Top 14 : Les jauges ne seront pas sans conséquences pour les clubs, selon la LNR

C’est sans doute la mesure que le rugby professionnel redoutait le plus. Afin de limiter la propagation du variant Omicron, le gouvernement a décidé ce lundi d’appliquer à nouveau une jauge concernant les événements en plein air, dont les rencontres sportives dans les stades. Dans les faits, à compter du 3 janvier prochain, un maximum de 5000 personnes pourront assister aux matchs avec une interdiction totale de consommer nourriture et boissons dans les enceintes sportives. Par l’intermédiaire de son directeur général Emmanuel Eschalier, la Ligue Nationale de rugby (LNR) a partagé l’inquiétude exprimée dès ce lundi par Pierre Venayre, directeur général du Stade Rochelais. Le numéro 2 de la LNR a ainsi déclaré à l’AFP que les mesures décidées par le gouvernement vont « frapper durement les clubs de rugby professionnel », dont « plus de 60% » des ressources sont issues des jours de match, même s’il « faut évidemment en respecter les objectifs et les motivations ».

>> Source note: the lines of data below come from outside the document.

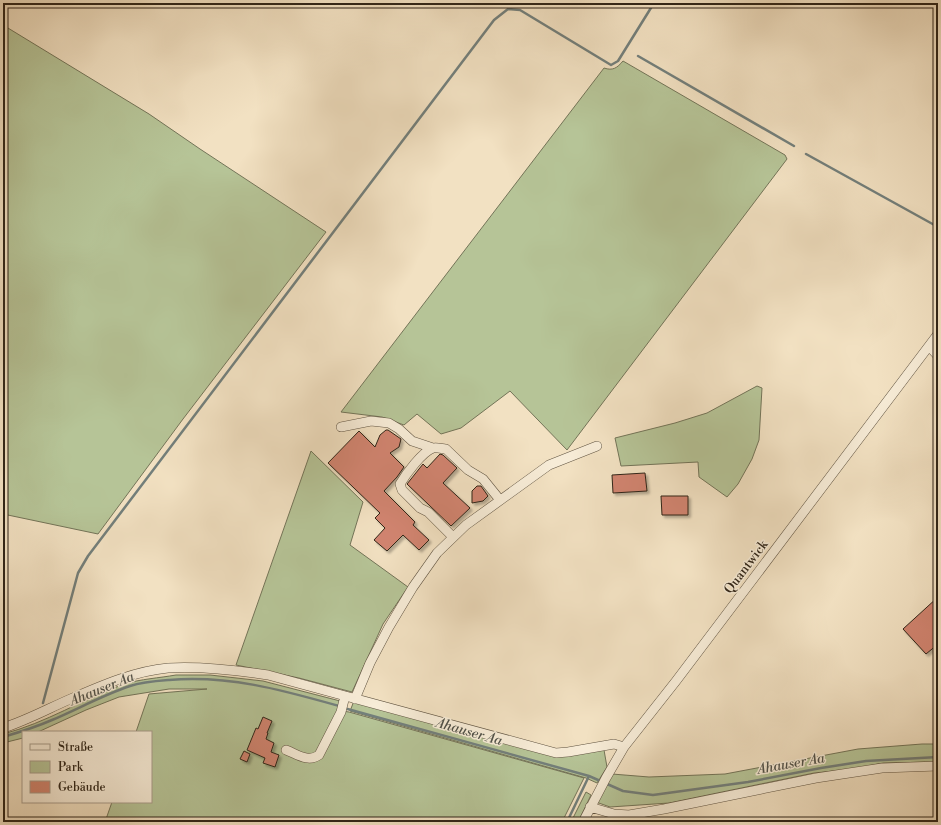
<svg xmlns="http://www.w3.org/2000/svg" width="941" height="825" font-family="'Libre Bodoni',serif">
<defs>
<filter id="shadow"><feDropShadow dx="2.5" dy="2.5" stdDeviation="1" flood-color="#0004"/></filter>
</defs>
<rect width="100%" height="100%" fill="#f2e1c2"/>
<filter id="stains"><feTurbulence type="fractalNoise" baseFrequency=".005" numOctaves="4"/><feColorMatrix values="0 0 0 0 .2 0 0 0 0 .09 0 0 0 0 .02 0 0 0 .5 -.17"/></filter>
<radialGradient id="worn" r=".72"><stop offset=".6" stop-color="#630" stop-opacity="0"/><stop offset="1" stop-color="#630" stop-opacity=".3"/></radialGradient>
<!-- green -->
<path fill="#b6c497" stroke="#737458" d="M 3,25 L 149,114 L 200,149 L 326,232 L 183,419 L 98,534 L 3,514 Z
M 623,61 L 785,155 L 787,159 L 567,450 L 510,391 L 461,428 L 441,434 L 417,414 L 404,425 L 382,417 L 341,412 L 604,68 C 613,71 617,68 623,61 Z
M 757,386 L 762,388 L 759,440 L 752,459 L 738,484 L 727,497 L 699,477 L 698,462 L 621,466 L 615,438 L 675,423 L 707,413 Z
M 311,451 L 363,502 L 350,545 L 408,587 L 383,624 L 352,692 L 299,678 L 236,665 Z
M 176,675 L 210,675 L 263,681 L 344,702 L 341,711 L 349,712 L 584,778 L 562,822 L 105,822 L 112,802 L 151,802 L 151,732 L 136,732 L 149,694 L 207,689 L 169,689 L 119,697 L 86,710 L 38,732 L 23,732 L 23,738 L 3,743 L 3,734 C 46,723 83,699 124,684 C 141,679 159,678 176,675 Z
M 354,701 L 556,755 L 604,750 L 607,767 L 597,783 L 586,778 L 350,711 Z
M 922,744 L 938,744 L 938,762 L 883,763 L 854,769 L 814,773 L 669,803 L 610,807 L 596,802 L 612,774 L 649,777 L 725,774 L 858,749 Z
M 586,792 L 591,795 L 578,822 L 571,822 Z"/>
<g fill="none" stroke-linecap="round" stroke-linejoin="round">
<!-- stream -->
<path stroke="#737f7b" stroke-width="2.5" d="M 638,56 L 794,146
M 806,154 L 938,227
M 43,703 L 78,573 L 88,556 L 494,20 L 508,9 L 520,10 L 611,65 L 618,61 L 654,3
M 344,708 L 589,776 L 623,791 L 653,795 L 748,782 L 821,768 L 866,761 L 938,757
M 3,737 C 20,732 36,727 52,720 C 78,709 103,695 130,686 C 142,682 156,681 169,680 C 230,675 282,690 339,706
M 567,822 L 589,776"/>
</g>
<!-- building -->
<path fill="#d1846f" stroke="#302518" filter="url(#shadow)" d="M 386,430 L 388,430 L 401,439 L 399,447 L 390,453 L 404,467 L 397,477 L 384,491 L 415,522 L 413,525 L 429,540 L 419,550 L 403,535 L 387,551 L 374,540 L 385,528 L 375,518 L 380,513 L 328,463 L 359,431 L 375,447 L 380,435 Z
M 440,454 L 443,455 L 457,468 L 443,483 L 470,508 L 451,526 L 407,484 L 423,464 L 427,468 Z
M 645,473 L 647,491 L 613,493 L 612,475 Z
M 477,486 L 481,486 L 488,496 L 483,501 L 472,503 L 472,491 Z
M 661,496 L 688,496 L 688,515 L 662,515 Z
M 938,597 L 938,644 L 926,654 L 903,629 Z
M 263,717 L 272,721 L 267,733 L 268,733 L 266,739 L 274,743 L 271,752 L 279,755 L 275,767 L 263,763 L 265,758 L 247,750 L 256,728 L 258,729 Z
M 244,751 L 250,754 L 247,762 L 240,759 Z"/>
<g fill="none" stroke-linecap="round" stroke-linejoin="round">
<!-- minor casing -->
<g stroke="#605442" stroke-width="10">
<path id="minor" d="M 929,346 L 938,356
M 341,427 L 371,421 L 389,423 L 399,429 L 412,441 L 433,448
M 453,537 L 428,512 L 420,508 L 402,490 L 400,484 C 406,474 422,452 433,448 C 437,447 443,449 446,449 L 468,470 L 483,479 L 500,500
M 355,699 L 370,663 L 389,627 L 413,587 L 437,553 L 466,525 L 549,465 L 597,446
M 3,728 C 28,720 51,707 75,697 C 105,684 136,671 168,668 C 201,666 235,670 268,675 L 556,753 L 568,752 L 614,744 L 624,747
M 286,750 C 297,754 308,763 319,755 L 341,712 L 345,696
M 590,807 L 614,814 L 629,815 L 664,809 L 816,778 L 882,768 L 938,766
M 583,822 L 606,778 L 624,747 L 676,681 L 938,334"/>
</g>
<!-- minor -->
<use href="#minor" stroke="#f7ecd7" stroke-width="9"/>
</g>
<g text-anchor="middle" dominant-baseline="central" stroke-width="3" stroke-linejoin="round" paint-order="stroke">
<!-- street labels -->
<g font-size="13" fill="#302518" stroke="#f7ecd7">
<text transform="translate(746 567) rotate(-53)">Quantwick</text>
</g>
<!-- water labels -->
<g font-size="14" font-style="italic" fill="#51524a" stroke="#f7ecd7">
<text transform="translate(102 689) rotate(-22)">Ahauser Aa</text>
<text transform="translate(469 732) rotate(16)">Ahauser Aa</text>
<text transform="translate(791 764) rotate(-10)">Ahauser Aa</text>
</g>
</g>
<!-- margin -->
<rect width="941" height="825" fill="none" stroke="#f2e1c2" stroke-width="16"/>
<rect x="4" y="4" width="933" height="817" fill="none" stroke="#302518" stroke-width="2"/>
<rect x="8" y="8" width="925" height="809" fill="none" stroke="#302518"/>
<!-- legend -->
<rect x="22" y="731" width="130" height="72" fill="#f7ecd7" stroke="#a79c8b"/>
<rect x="30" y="744" width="20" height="6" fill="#f7ecd7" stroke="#a79c8b"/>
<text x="58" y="751" font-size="12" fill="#302518">Straße</text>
<rect x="30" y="761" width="20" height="12" fill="#b6c497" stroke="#a79c8b"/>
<text x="58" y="771" font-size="12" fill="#302518">Park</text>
<rect x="30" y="781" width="20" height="12" fill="#d1846f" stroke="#a79c8b"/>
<text x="58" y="791" font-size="12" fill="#302518">Gebäude</text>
<rect width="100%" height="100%" filter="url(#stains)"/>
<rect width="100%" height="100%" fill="url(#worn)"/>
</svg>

La LNR prévoit « des répercussions économiques lourdes » pour les clubs


Si les rencontres disputées dans le cadre de la 14eme journée les 1er et 2 janvier prochains ne seront pas concernées, la mesure prendra effet dès le week-end suivant, notamment marqué par le choc entre Toulouse et Montpellier le 9 janvier. Affirmant que « le rugby est un sport de convivialité » et martelant que « le modèle économique des clubs de rugby professionnel est construit sur l'accueil du public les jours de matchs », Emmanuel Eschalier ne cache pas que ces mesures sanitaires auront « des répercussions économiques lourdes » sur les finances des clubs professionnels. Face à cette situation, le directeur général de la LNR appelle dès à présent à « un nouveau soutien aux clubs » de la part des autorités qu’il présente comme « indispensable » pour compenser les pertes liées à une affluence partielle. Et ce alors que les clubs de rugby, sur les deux dernières années, ont été « très impactés économiquement » par la crise sanitaire.